Our study has several strengths and limitations. Strength is that we included a group of older adults from Turkish, Moroccan and Dutch from urban areas in the The Netherlands, where most of the immigrant groups live. Also we were able to include persons who did not speak Dutch or who were illiterate by using interviewers that spoke the language of the respondent, and by using questionnaires translated by professional translators available in Moroccan dialects and Turkish language that were verbally executed. A limitation is that among the immigrant groups the cooperation rate was low. This seems a common problem, across Europe studies report challenges with cooperation rates among older migrants (Lipson and Meleis 1989), as well as in the Netherlands (Reijneveld et al. 2007). Little is known about the characteristics of the persons who do not participate in this study. This makes it difficult to estimate how this has affected our results. The use of only self-report measures may also be considered a limitation. Some ethnic minority groups may be more inclined to give socially desirable answers (Reijneveld 1998; Reijneveld and Stronks 1999), which may have resulted in underreporting depressive symptoms. It is suggested that underreporting could be based on socio-economic factors, health problems, trust issues and time constraints (Spijker et al. 2004).
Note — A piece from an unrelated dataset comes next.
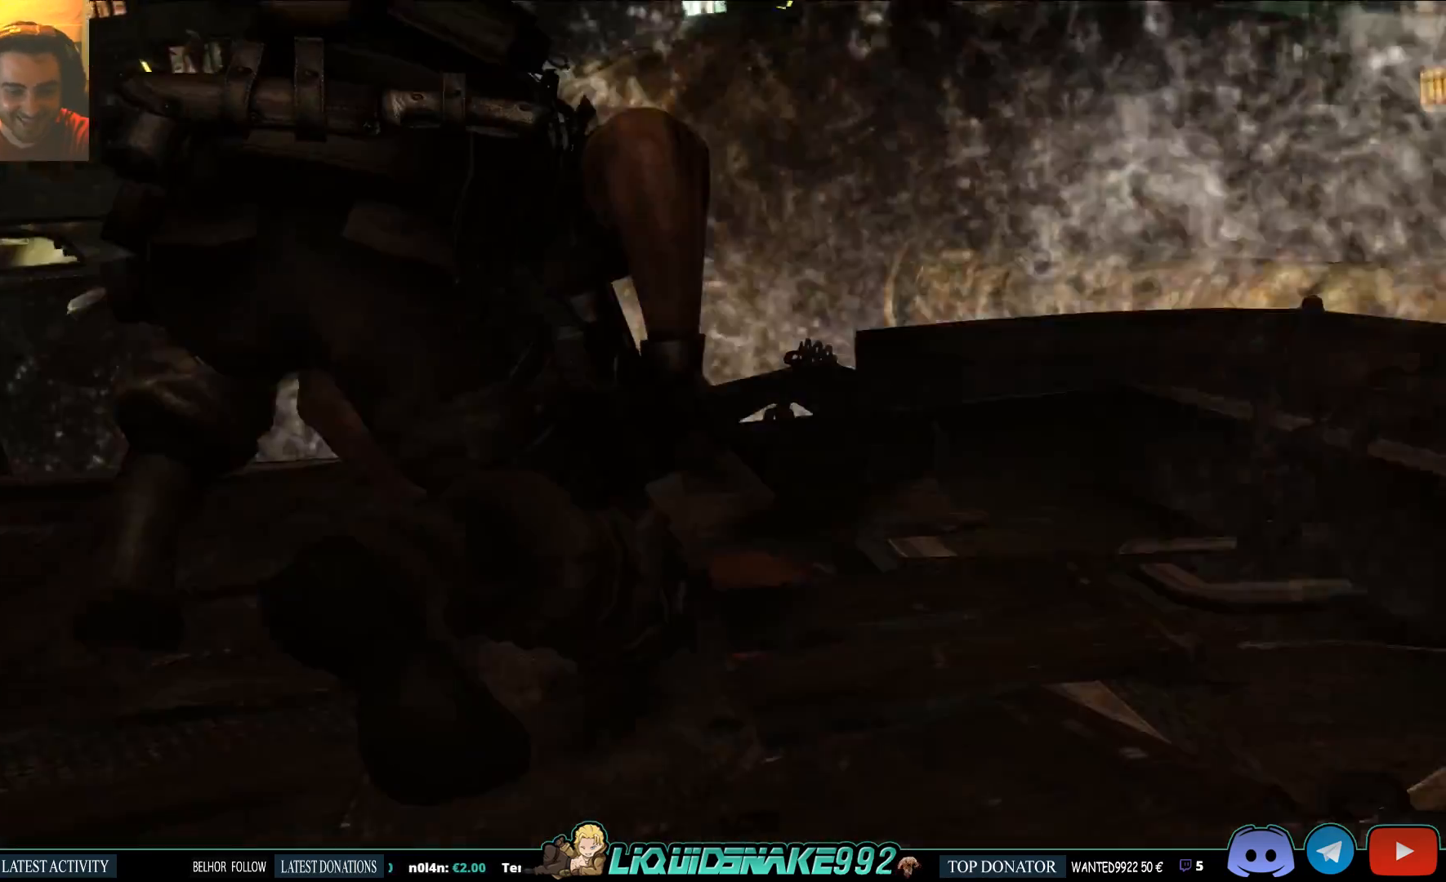
{"buttons": [], "left_stick": "left", "right_stick": "left", "events": []}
It is worrying that the immigrant groups report much more depressive symptoms than their native Dutch peers. A previous Dutch study among adult immigrant groups showed already in 2008 higher prevalence rates for depressive disorders among Turkish and Moroccan immigrants as compared to their native Dutch peers (De Wit et al. 2008). Nonetheless, it has been shown that Turkish and Moroccan immigrants make relatively little use of mental health care facilities (Kamperman et al. 2007). It is therefore questionable whether these symptoms are adequately recognised by health care practitioners or by the Turkish and Moroccan immigrants themselves. One reason might be that language barriers occur between health practitioners and immigrants (Fransen et al. 2013; Rademakers 2014). Language barriers go beyond the ability to speak Dutch but include cultural differences in the interpretation of mental illness (i.e. of the taboos resting on mental illness) as well as an individual’s own knowledge and understanding of mental illness (Fransen et al. 2013). Based on the results of this study, it is important that health professionals are aware of the high prevalence rates of depression among older immigrants and that the individual depressive symptoms are systematically asked for in these migrants when they are suspect for depression. In addition, the finding that Turkish immigrants might display lower positive affect than Moroccan immigrants might be an important lead for health professionals to pay extra attention to.
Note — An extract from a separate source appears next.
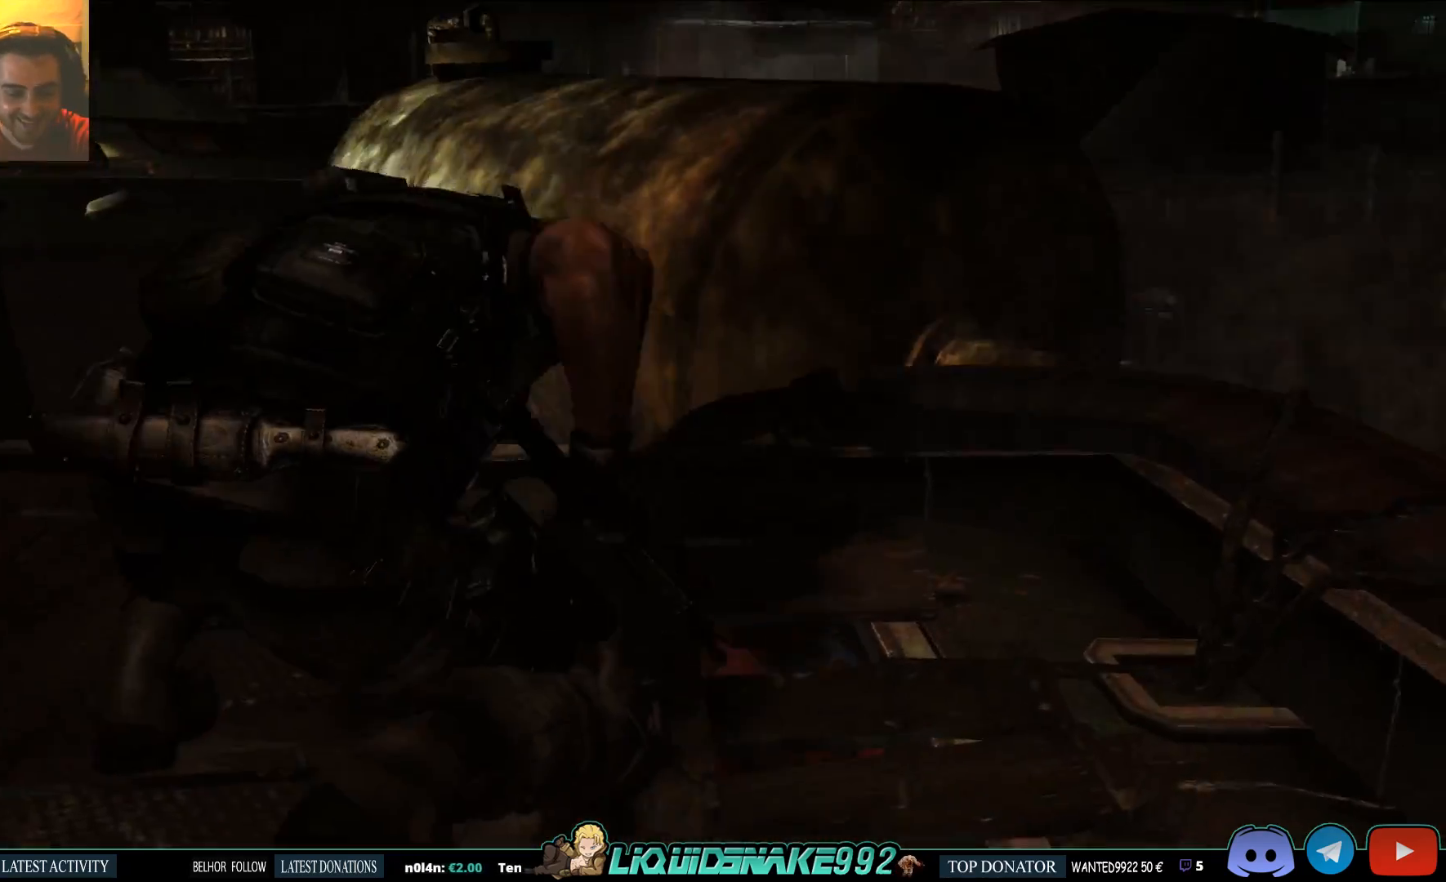
{"buttons": [], "left_stick": "left", "right_stick": "left", "events": []}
In conclusion, the four subscales of the CES-D to measure depressive symptoms were measurement invariant in older adults of Dutch, Turkish and Moroccan origin. Given this finding, we were able to compare the prevalence of depressive symptoms across these three groups and found that the Turkish and Moroccan immigrants aged 55–65 years, reported more depressive symptoms on all four domains, compared to the Dutch. Health care professionals should be sensitive for mental health problems among these older immigrant groups.